A United Launch Alliance Delta IV Heavy rocket will launch a classified spy satellite for the U.S. National Reconnaissance Office Wednesday night (Sept. 30).
The mission, titled NROL-44, will lift off from Cape Canaveral Air Force Station in Florida, at 11:54 p.m. EDT (0354 GMT on Oct. 1). Watch it live in the window above, courtesy of ULA.
Rocket: Delta IV Heavy
Mission: NROL-44 Launch
Date: Sun., Sept. 27, 2020
Launch Time: 12:10 a.m. EDT
Launch Location: Space Launch Complex-37, Cape Canaveral Air Force Station, Florida
Mission Information: A United Launch Alliance (ULA) Delta IV Heavy rocket will launch the NROL-44 mission for the National Reconnaissance Office (NRO). Liftoff will occur from Space Launch Complex-37 at Cape Canaveral Air Force Station, Florida.
Launch Notes: This will be 141st mission for United Launch Alliance and our 29th for the NRO. It is the 385th Delta launch since 1960, the 12th Delta IV Heavy and the 8th Heavy for the NRO.
Launch Updates: To keep up to speed with updates to the launch countdown, dial the ULA launch hotline at 1-877-852-4321 or join the conversation at www.facebook.com/ulalaunch, twitter.com/ulalaunch and instagram.com/ulalaunch; hashtags #DeltaIVHeavy #NROL44
'ISS Live!' Tune in to the space station
Find out what the astronauts and cosmonauts aboard the International Space Station are up to by tuning in to the "ISS Live" broadcast. Hear conversations between the crew and mission controllers on Earth and watch them work inside the U.S. segment of the orbiting laboratory. When the crew is off duty, you can enjoy live views of Earth from Space. You can watch and listen in the window below, courtesy of NASA.

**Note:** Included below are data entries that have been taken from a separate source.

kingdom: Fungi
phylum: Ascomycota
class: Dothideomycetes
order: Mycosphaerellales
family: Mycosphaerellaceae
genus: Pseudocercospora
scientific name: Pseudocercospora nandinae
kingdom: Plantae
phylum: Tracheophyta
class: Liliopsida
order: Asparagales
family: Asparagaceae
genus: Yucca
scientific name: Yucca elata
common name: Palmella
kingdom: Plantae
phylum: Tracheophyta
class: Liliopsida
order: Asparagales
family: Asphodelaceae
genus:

"Live video from the International Space Station includes internal views when the crew is on-duty and Earth views at other times. The video is accompanied by audio of conversations between the crew and Mission Control. This video is only available when the space station is in contact with the ground. During 'loss of signal' periods, viewers will see a blue screen.
"Since the station orbits the Earth once every 90 minutes, it experiences a sunrise or a sunset about every 45 minutes. When the station is in darkness, external camera video may appear black, but can sometimes provide spectacular views of lightning or city lights below."